Altra considerazione: perché contemplare in corsia preferenziale le categorie socialmente “utili” all’aumento del Pil o alla gestione della cosa pubblica? Uno Stato di diritto e attento agli “ultimi”, non potrebbe invece immettere in corsia preferenziale chi è costretto per povertà a vivere per strada o in luoghi affollatissimi quali sono i dormitori pubblici o le carceri?
Sono solo esempi fra una miriade di altri possibili per dire che il procedere per categorie (“essenziali” come quella degli amministratori e dei governanti, utili, meno utili, degli assistenti, degli assistiti, di chi produce ricchezza, di chi vende viveri o distribuisce gratuitamente quelli elargiti dallo Stato, ecc.) rappresenta comunque una marea di ragioni condivisibili. Che, personalmente, non mi inducono a ritenere quella degli amministratori come LA categoria da salvaguardare in primis, in tempi in cui il vaccino è ancora una merce ambita, in cui la domanda supera l’offerta. Dovendo quindi privilegiare qualcuno, personalmente NON privilegerei affatto la categoria (pur assolutamente necessaria) di chi amministra.
Credo si farebbe un passo avanti se si consentisse ai medici di famiglia di somministrare i vaccini secondo i loro criteri di valutazione.
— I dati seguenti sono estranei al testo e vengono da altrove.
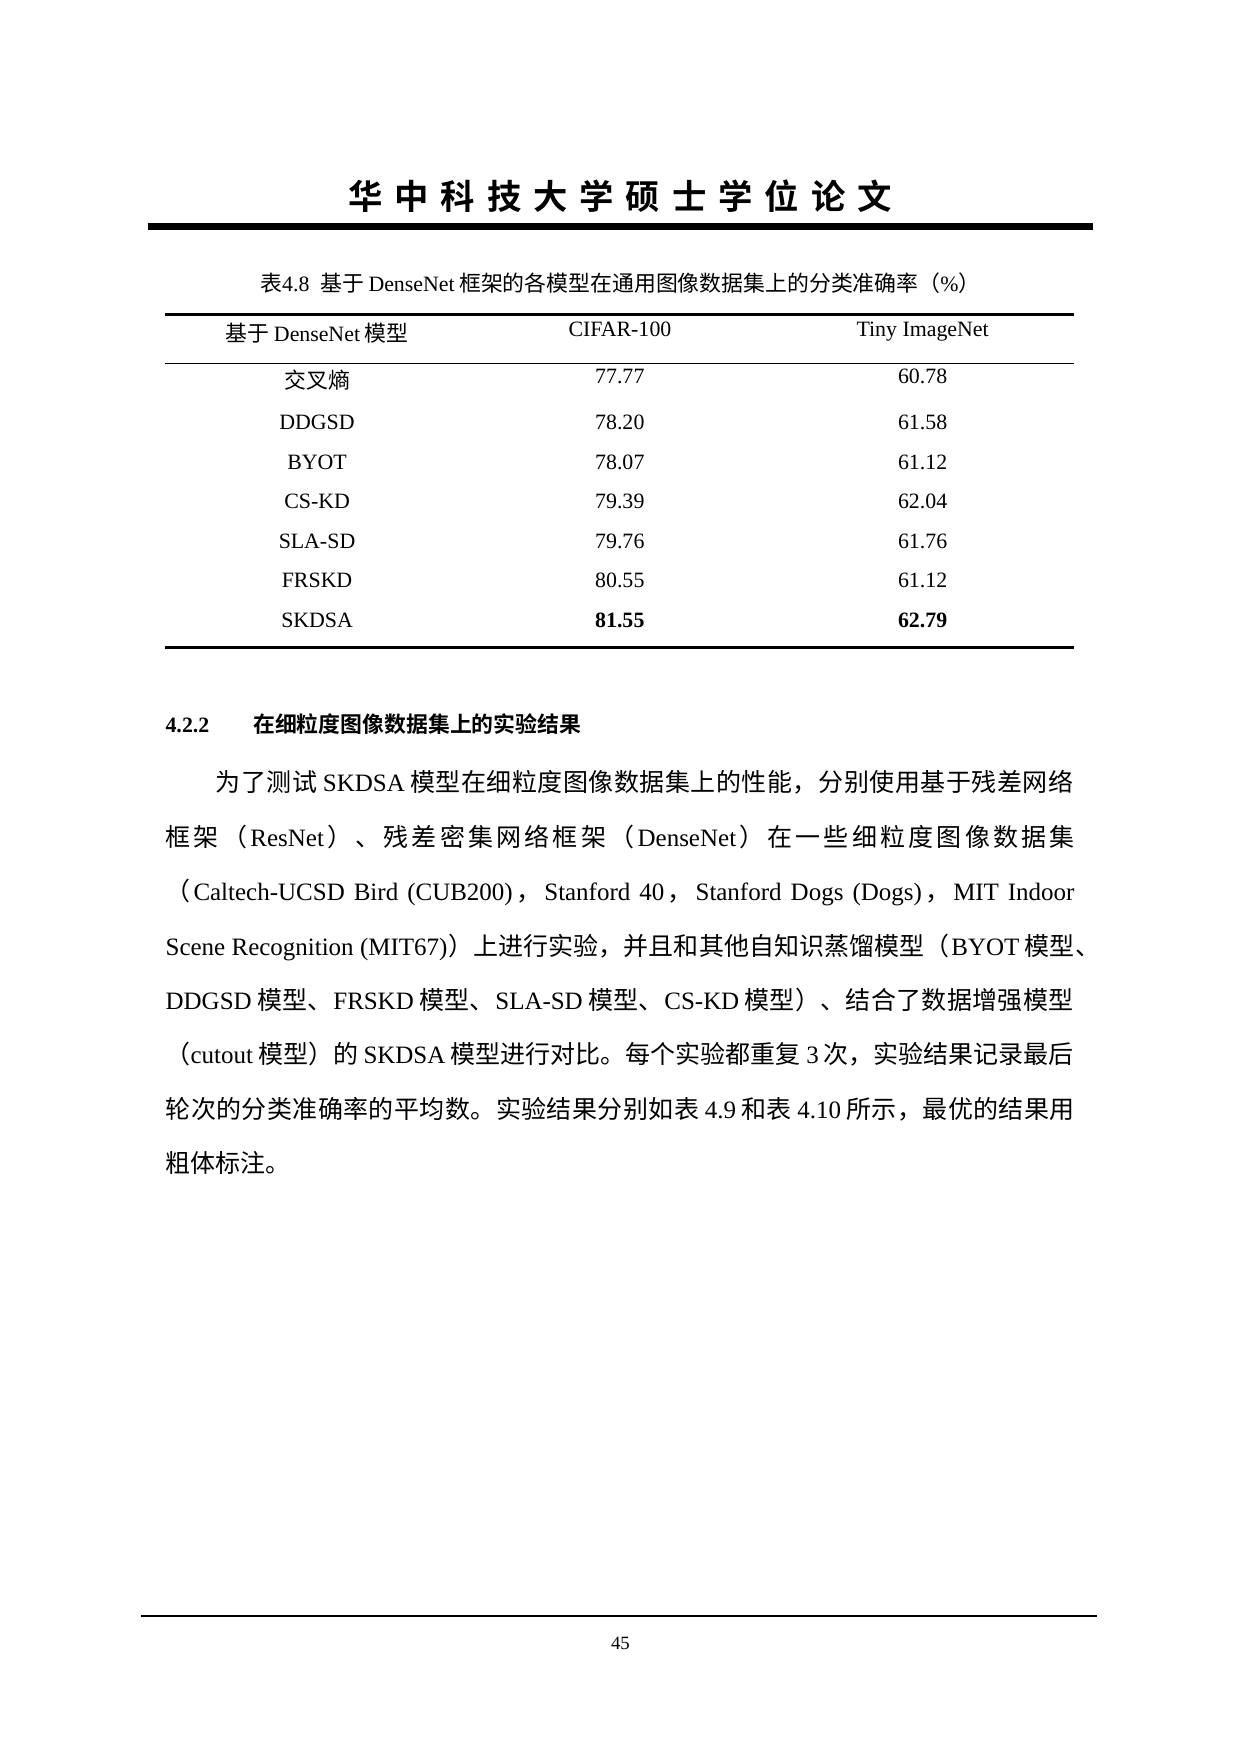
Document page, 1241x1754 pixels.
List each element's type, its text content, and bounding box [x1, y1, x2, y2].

table_cell CS-KD [165, 488, 468, 528]
table_cell 79.76 [468, 528, 771, 567]
table_cell 80.55 [468, 567, 771, 607]
table_cell FRSKD [165, 567, 468, 607]
subtitle 在细粒度图像数据集上的实验结果 [165, 707, 1075, 739]
table_header 基于DenseNet模型 [165, 316, 468, 362]
table_cell 78.20 [468, 409, 771, 449]
table_header CIFAR-100 [468, 316, 771, 362]
table_cell SLA-SD [165, 528, 468, 567]
table_cell DDGSD [165, 409, 468, 449]
table_cell 62.04 [771, 488, 1074, 528]
table_cell 77.77 [468, 364, 771, 409]
table_cell SKDSA [165, 607, 468, 646]
table_cell 61.76 [771, 528, 1074, 567]
table_cell 交叉熵 [165, 364, 468, 409]
table_cell 78.07 [468, 449, 771, 488]
table_header Tiny ImageNet [771, 316, 1074, 362]
table_cell 61.12 [771, 449, 1074, 488]
table_cell BYOT [165, 449, 468, 488]
text 为了测试SKDSA模型在细粒度图像数据集上的性能，分别使用基于残差网络框架（ResNet）、残差密集网络框架（DenseNet）在一些细粒度图像数据集（Caltech-UCSD Bird (CUB200)，Stanford 40，Stanford Dogs (Dogs)，MIT Indoor Scene Recognition (MIT67)）上进行实验，并且和其他自知识蒸馏模型（BYOT模型、DDGSD模型、FRSKD模型、SLA-SD模型、CS-KD模型）、结合了数据增强模型（cutout模型）的SKDSA模型进行对比。每个实验都重复3次，实验结果记录最后轮次的分类准确率的平均数。实验结果分别如表4.5和表4.6所示，最优的结果用粗体标注。 [165, 763, 1075, 1180]
table_cell 62.79 [771, 607, 1074, 646]
table_cell 60.78 [771, 364, 1074, 409]
text 表4.4 基于DenseNet框架的各模型在通用图像数据集上的分类准确率（%） [165, 266, 1075, 297]
table_cell 61.12 [771, 567, 1074, 607]
table_cell 61.58 [771, 409, 1074, 449]
table_cell 81.55 [468, 607, 771, 646]
table_cell 79.39 [468, 488, 771, 528]
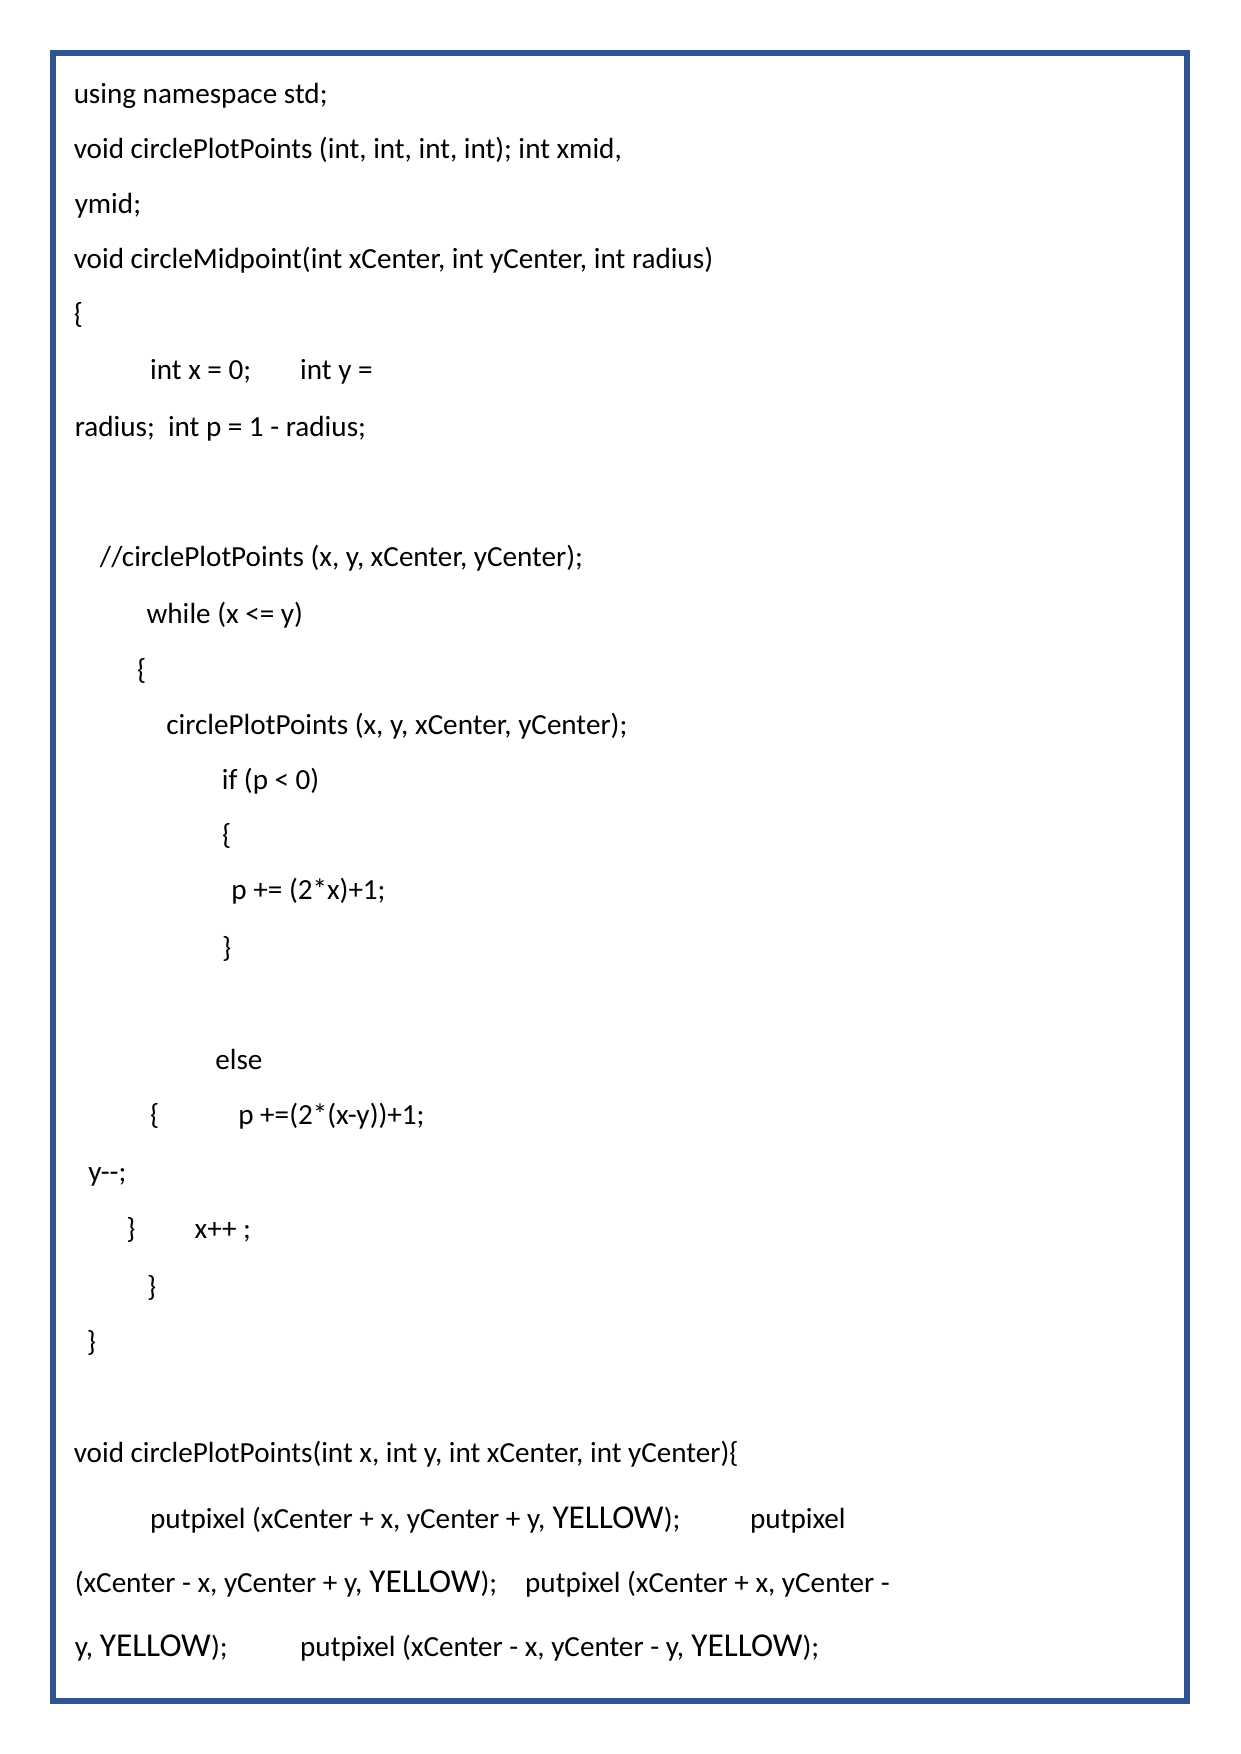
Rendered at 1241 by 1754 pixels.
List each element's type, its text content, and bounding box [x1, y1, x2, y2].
Un medico di famiglia ha a cuore i suoi pazienti, ne conosce le difficoltà, le singole situazioni, la gravità o meno di una loro malattia, e saprebbe ben valutare a chi dare la precedenza, illuminato da ragioni scientifiche e anche umane, più e meglio di un algoritmo asettico che non può valutare le ragioni della singola persona.
Nel frattempo, bene ha fatto, a mio giudizio, il presidente della Repubblica, a vaccinarsi solo quando gli é toccato per età.